Re: [PATCH] taskstats: retain dead thread stats in TGID queries
From: Yiyang Chen
Date: Mon Mar 30 2026 - 13:57:42 EST
Hi Dr. Thomas
> I can discern that this was a structurally simple (MPI) program that
> spawned one process per CPU core and probably had two extra threads per
> core for communication. It allocated 34 % more memory than it actually
> needed. This one program took so much of the job's resources that other
> processes don't really count. A bad HPC job has a long table of
> commands each contributing a little, down towards individual calls to
> 'cat' and the like. I want to see and present those cases.
>
> In another application, I collect statistics using accumulated CPU time
> and coremem per program binary to be able to tell which programs and
> (older) versions use how much of our cluster over the years.
>
> With a counter for total tasks over the group lifetime added to struct
> taskstats and the missing fields filled following your patch, I could
> get all this information with a lot less overhead via datasets only on
> tgid exit and would not have to count each task as it finishes.

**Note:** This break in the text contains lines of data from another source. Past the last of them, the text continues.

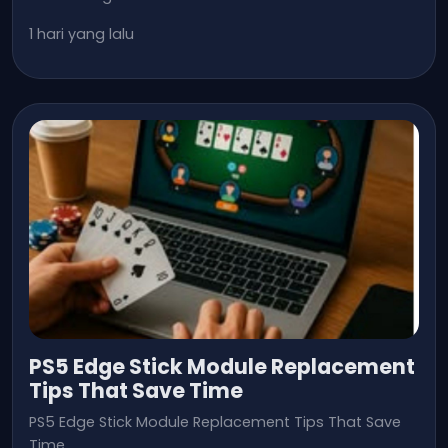
1 hari yang lalu
PS5 Edge Stick Module Replacement
Tips That Save Time
PS5 Edge Stick Module Replacement Tips That Save
Time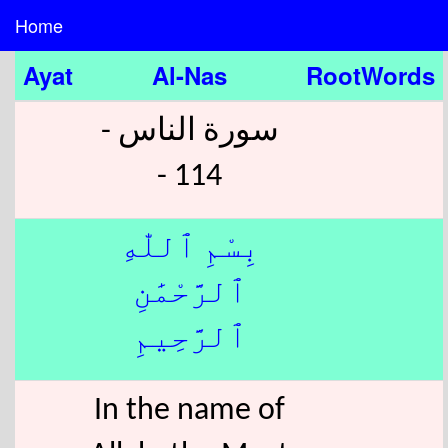
Home
Ayat
Al-Nas
RootWords
سورة الناس -
114 -
بِسْمِ ٱللّٰهِ
ٱلرَّحْمَٰنِ
ٱلرَّحِيمِ
In the name of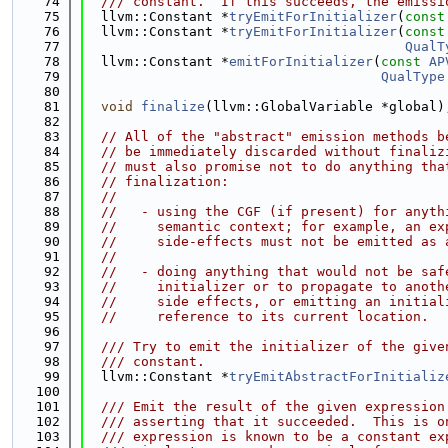
   74
  /// constant.  If this succeeds, the emissi
   75
  llvm::Constant *
tryEmitForInitializer
(
const
   76
  llvm::Constant *
tryEmitForInitializer
(
const
   77
QualT
   78
  llvm::Constant *
emitForInitializer
(
const
AP
   79
QualType
   80
   81
void
finalize
(llvm::GlobalVariable *global)
   82
   83
// All of the "abstract" emission methods b
   84
// be immediately discarded without finaliz
   85
// must also promise not to do anything tha
   86
// finalization:
   87
//
   88
//   - using the CGF (if present) for anyth
   89
//     semantic context; for example, an ex
   90
//     side-effects must not be emitted as 
   91
//
   92
//   - doing anything that would not be saf
   93
//     initializer or to propagate to anoth
   94
//     side effects, or emitting an initial
   95
//     reference to its current location.
   96
   97
  /// Try to emit the initializer of the give
   98
  /// constant.
   99
  llvm::Constant *
tryEmitAbstractForInitializ
  100
  101
  /// Emit the result of the given expression
  102
  /// asserting that it succeeded.  This is o
  103
  /// expression is known to be a constant ex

I
> always like less overhead for monitoring/accounting!
Thanks a lot for the detailed feedback and for sharing your use case!

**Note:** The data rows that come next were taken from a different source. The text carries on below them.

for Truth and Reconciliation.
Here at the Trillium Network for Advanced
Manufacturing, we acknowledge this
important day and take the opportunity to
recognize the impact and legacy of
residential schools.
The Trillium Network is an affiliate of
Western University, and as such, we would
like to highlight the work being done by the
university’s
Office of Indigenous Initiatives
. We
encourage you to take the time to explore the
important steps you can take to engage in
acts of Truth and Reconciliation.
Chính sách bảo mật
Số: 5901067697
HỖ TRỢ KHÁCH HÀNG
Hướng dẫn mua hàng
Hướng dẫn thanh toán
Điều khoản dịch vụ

> > Factor the per-task TGID accumulation into a helper and use it in both
> > fill_stats_for_tgid() and fill_tgid_exit(). This keeps the fields
> > retained for dead threads aligned with the fields already accounted for
> > live threads, and follows the existing taskstats TGID aggregation model,
> > which already accumulates delay accounting in fill_tgid_exit() and
> > combines it with a live-thread scan in fill_stats_for_tgid().
>
> Pardon my ignorance, as I do not have the time right now to dive back
> into kernel code: Should other fields of interest also be filled? Do we
> have all of them covered? Memory highwater marks are not per-task,
> right? But coremem, virtmem? I/O stats?
You're right that my current patch only covers
ac_etime/ac_utime/ac_stime/nvcsw/nivcsw and delay accounting.
I focused on these fields that were already accumulated in
fill_stats_for_tgid() for live threads, to fix the inconsistency
where dead threads lost accumulation in TGID queries.
Also unify the fields for TGID queries and exit notifications,
and ensure that dead threads are correctly counted.
But adding the other fields makes sense as a follow-up patch.
This may require a minor refactoring to reuse some of the code
for PID taskstats accounting.
> Also, in the end, I'd strongly prefer this patch to include a
> user-visible change in the API, like an increased TASKSTATS_VERSION.
> There are no new fields added, but the interpretation of the data is
> different now for tgid.
My current thinking is not to bump TASKSTATS_VERSION,
since the struct layout and fields are unchanged.
But if maintainers think the semantic change should be versioned,
I’m happy to do that.
Thanks,
Yiyang Chen